Ehrung für Zivilcourage: Düsseldorfer fangen Diebe und Räuber

14 Menschen, die im Notfall halfen, wurden im Rathaus für ihren Mut ausgezeichnet.

Düsseldorf. Als die 15-jährige Patrizia Müller im April aus dem Küchenfenster zwei Männer sieht, die immer wieder gegen die Tür ihres Nachbarn drücken, ahnt sie sofort: „Die wollen einbrechen.“ Ihre Mutter glaubt zunächst nicht daran — bis das Duo über den Zaun in den Garten des Hauses nebenan springt und kurz darauf ein lauter Knall ertönt. Sofort wählt Patrizia den Notruf. Die Polizei kann die Einbrecher noch im Haus festnehmen.

Jetzt ist Patrizia Müller stolz darauf, einer von 14 Düsseldorfern zu sein, die gestern im Rathaus für ihre Zivilcourage geehrt wurden. „Viele hätten wahrscheinlich gar nicht hingeschaut“, meint sie — auch wenn es ihr ein bisschen peinlich zu sein scheint, dass sie in ihrem Viertel in Hassels jetzt als Heldin gilt.

Jedes Jahr ehrt die Stadt mutige Bürger mit der silbernen Ehrennadel der Aktion „Düsseldorfer Courage“ — seit 14 Jahren (siehe Text unten). 177 Menschen insgesamt haben diese Auszeichnung bisher erhalten. Weil sie Vorbild für andere seien, sagte Ordnungsdezernent Stephan Keller als Vorsitzender des Kriminalpräventiven Rates gestern den diesjährigen Geehrten.

Unter ihnen sind auch Özlem Uslu und Irina Rat. Die Freundinnen wollen im Sommer vergangenen Jahres zur Arbeit gehen, als sie an der Volmerswerther Straße einen jungen Mann sehen, der die Seitenscheibe einer schwarzen Limousine einschlägt, eine Tasche und einen Fotoapparat aus dem Wagen stiehlt. „Wir wollten rufen, hatten aber vor Aufregung gar keine Stimme“, erinnert sich Irina Rat. Also entscheiden sich die Frauen, den Notruf zu wählen und den Täter ganz genau zu beschreiben. Dann sprechen sie den 35-jährigen Sebastian Haus an, der zufällig in der Nähe ist. Sofort springt er in sein Auto und nimmt die Verfolgung des Diebes auf, hält über sein Handy Kontakt zur Polizei. „Sie haben ihn erwischt“, freut sich Özlem Uslu noch heute. „Er wurde sogar schon gesucht.“

Vollen Einsatz zeigt auch Sabine Waczenski (47) im vergangenen November, als sie mit ihrer Freundin Anke Endemann (sie konnte nicht zu der Ehrung kommen) in Benrath shoppen ist. „Da stand ein älterer Mann vor uns, der völlig geschockt war, weil man ihm gerade sein Geld geraubt hatte.“ Mit einer Spendenkladde hatten zwei Frauen ihn abgelenkt und sich dann 200 Euro aus seiner Tasche gegriffen. Das Glück des Mannes: Die Täterinnen sind noch in der Nähe. Und noch größeres Glück: Sabine Waczenski zögert nicht eine Sekunde, verfolgt die Frauen.
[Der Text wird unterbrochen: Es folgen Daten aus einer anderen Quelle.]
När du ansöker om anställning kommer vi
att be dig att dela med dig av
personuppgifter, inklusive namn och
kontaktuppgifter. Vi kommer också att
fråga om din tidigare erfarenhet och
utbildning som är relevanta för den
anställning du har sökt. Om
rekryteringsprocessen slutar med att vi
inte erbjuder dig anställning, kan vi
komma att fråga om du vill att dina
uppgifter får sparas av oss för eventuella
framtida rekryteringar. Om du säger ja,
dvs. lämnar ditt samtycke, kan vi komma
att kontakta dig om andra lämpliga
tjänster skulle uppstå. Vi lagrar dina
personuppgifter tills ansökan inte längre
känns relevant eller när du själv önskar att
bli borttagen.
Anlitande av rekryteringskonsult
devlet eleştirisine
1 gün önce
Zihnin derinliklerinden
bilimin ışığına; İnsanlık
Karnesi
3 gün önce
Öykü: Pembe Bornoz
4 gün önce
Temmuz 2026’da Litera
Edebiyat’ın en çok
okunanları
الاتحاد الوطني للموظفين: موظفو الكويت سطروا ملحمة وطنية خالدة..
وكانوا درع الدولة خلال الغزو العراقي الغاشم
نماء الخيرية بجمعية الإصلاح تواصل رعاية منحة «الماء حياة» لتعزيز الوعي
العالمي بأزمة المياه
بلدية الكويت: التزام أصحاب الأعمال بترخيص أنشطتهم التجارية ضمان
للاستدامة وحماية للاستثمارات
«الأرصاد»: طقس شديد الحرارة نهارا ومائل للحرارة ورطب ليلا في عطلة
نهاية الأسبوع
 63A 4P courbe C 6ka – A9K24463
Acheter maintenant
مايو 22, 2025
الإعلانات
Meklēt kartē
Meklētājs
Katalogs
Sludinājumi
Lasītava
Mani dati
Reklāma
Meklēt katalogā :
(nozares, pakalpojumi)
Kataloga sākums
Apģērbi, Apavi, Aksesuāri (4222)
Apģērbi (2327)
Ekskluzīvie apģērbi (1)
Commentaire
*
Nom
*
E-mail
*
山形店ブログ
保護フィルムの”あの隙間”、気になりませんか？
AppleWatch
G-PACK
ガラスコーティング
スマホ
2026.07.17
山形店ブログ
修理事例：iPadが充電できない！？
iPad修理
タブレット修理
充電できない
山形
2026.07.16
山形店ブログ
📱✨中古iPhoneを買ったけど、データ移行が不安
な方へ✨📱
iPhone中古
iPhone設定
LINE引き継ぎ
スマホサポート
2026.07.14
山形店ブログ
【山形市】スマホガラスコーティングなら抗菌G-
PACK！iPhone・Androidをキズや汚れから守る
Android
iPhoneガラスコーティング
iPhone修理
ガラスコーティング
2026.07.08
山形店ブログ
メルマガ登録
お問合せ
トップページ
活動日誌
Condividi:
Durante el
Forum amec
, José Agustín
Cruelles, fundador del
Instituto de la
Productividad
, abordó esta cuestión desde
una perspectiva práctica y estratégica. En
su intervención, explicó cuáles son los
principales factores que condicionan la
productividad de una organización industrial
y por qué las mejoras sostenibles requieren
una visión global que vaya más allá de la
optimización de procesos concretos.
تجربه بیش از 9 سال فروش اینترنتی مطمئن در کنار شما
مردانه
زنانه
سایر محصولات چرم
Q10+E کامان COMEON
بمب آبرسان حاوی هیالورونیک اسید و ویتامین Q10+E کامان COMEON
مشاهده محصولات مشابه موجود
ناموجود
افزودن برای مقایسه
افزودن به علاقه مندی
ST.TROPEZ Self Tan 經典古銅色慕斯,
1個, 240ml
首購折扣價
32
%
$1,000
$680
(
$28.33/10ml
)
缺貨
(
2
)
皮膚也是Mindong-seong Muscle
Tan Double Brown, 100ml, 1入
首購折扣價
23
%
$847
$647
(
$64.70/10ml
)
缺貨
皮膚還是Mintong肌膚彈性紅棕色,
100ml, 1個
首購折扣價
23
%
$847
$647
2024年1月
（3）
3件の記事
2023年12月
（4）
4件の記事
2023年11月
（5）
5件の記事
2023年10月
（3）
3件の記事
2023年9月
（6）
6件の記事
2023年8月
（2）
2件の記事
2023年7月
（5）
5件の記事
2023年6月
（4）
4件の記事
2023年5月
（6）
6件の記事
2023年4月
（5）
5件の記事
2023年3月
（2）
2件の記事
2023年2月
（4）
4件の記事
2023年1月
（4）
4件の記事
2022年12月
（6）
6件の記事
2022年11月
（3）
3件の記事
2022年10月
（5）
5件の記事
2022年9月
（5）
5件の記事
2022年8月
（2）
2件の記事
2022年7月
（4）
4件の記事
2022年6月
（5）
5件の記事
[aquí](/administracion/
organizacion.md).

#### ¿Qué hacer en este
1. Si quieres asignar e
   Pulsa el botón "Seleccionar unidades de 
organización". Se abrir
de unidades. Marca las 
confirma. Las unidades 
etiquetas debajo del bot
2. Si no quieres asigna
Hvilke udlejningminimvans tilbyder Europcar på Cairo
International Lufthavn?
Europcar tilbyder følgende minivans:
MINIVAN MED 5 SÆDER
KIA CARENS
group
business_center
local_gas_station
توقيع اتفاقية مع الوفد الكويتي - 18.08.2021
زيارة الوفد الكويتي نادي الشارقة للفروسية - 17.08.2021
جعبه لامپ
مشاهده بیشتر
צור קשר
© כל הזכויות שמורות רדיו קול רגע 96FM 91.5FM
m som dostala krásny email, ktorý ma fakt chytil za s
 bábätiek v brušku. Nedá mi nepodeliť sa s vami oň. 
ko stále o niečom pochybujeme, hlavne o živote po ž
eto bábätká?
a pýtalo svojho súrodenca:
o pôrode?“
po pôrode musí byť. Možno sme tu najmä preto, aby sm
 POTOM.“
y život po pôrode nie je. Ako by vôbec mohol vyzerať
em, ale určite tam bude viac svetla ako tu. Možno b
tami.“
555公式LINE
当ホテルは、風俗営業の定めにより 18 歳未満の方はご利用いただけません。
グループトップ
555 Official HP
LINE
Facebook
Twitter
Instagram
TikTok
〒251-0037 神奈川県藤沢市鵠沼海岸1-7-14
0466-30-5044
Als sie jene auf den Vorwurf anspricht, wirft eine vier 50-Euro-Scheine vor Waczenski auf den Boden. „Das war für mich ein Schuldeingeständnis“, sagt die 47-Jährige. Sie greift die Frau am Arm und hält sie fest, bis die Polizei kommt. Um sie herum hat sich ein Pulk gebildet — helfen will aber niemand. Dass sie es getan hat, darüber ist sie bis heute glücklich: „Wenn keiner eingreift, denken diese Menschen doch, sie kommen damit durch.“ Und das kann ein zivilcouragierter Mensch schließlich nicht zulassen.